Squatting 2x/week should be good for someone at your level, but cutting bench and deadlift down to 1x each from 3x is probably not a good idea. Reducing your volume by 2/3 is not a good plan for progress. I agree that deadlifting at the end of every workout isn't the best way to do things because you won't have much energy left, it's the last lift in a meet but you would have a break between each lift and you won't be doing multiple reps either. Here's a few ideas:
-Keep the 5x5 setup but deadlift first on one day, lower % for squat
-Change some of the lifts to variations (ex.: deficit deadlift, pause squat, pin squat, floor press, etc.)
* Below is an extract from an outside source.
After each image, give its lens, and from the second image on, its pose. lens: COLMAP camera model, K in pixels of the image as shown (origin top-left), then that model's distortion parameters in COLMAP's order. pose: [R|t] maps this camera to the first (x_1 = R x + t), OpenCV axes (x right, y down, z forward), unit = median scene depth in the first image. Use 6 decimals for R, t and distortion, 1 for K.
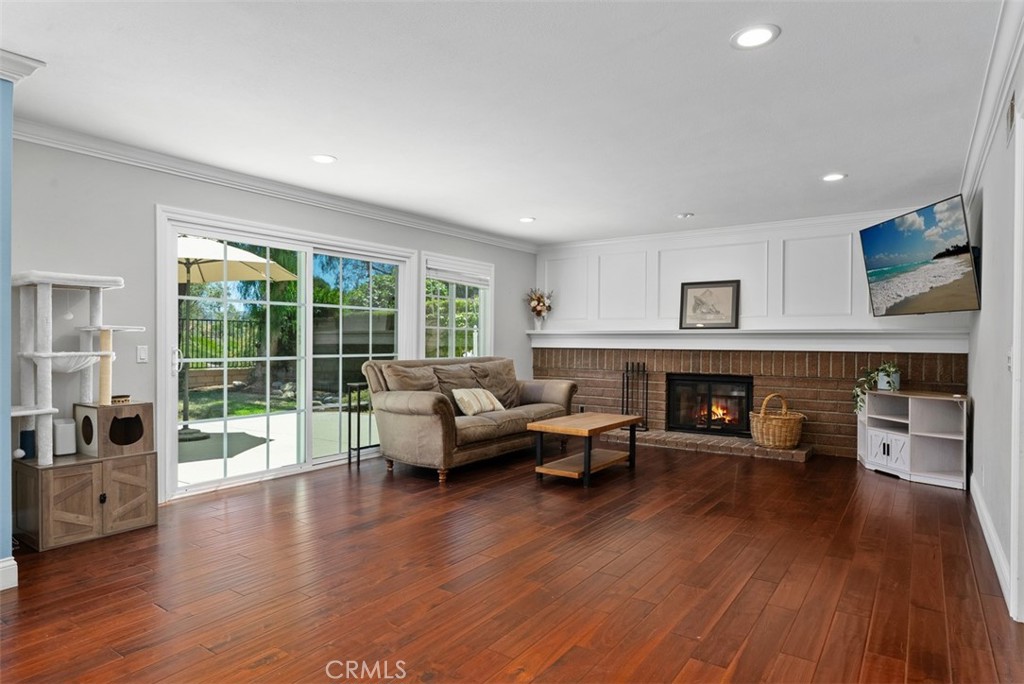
lens RADIAL K [[596.3, 0, 512.0], [0, 596.3, 342.0], [0, 0, 1]] dist [-0.000429, 0.000447]
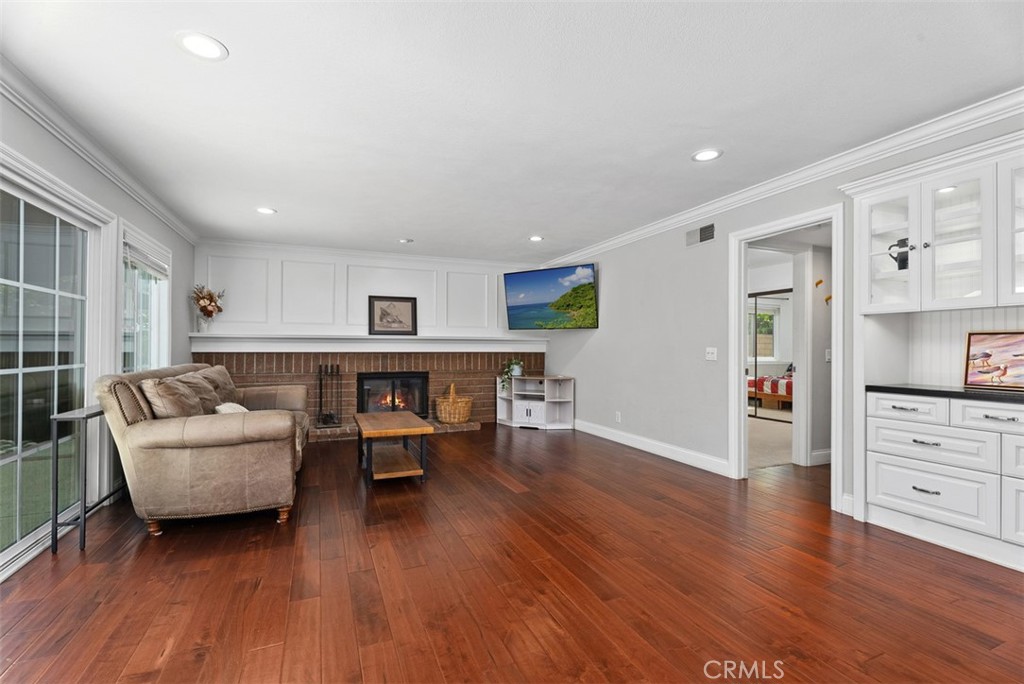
lens RADIAL K [[455.0, 0, 509.6], [0, 455.0, 346.5], [0, 0, 1]] dist [0.001568, 0.000129]
pose [[0.535280, -0.002278, 0.844671, -0.343186], [0.001463, 0.999997, 0.001769, -0.000133], [-0.844673, 0.000288, 0.535282, 0.305657]]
-Do the extra work (rows, chins, abs, conditioning) on a separate GPP day or two
Rows, chin ups, and military press are all good exercises, but the carryover to the main lifts is limited. Rows and chins are mostly for shoulder health unless you lift equipped, I doubt you will have a hard time touching the bar to your chest without a bench shirt. Doing each of these once a week is plenty, and it shouldn't be prioritized over the main lifts if powerlifting is your goal. And since I see you are a bit confused as to what you should do next, you could try the Texas method or a 3 day Sheiko program for beginners. Those programs are basically guaranteed to get you results as long as you put in the effort and you will save yourself a lot of confusion.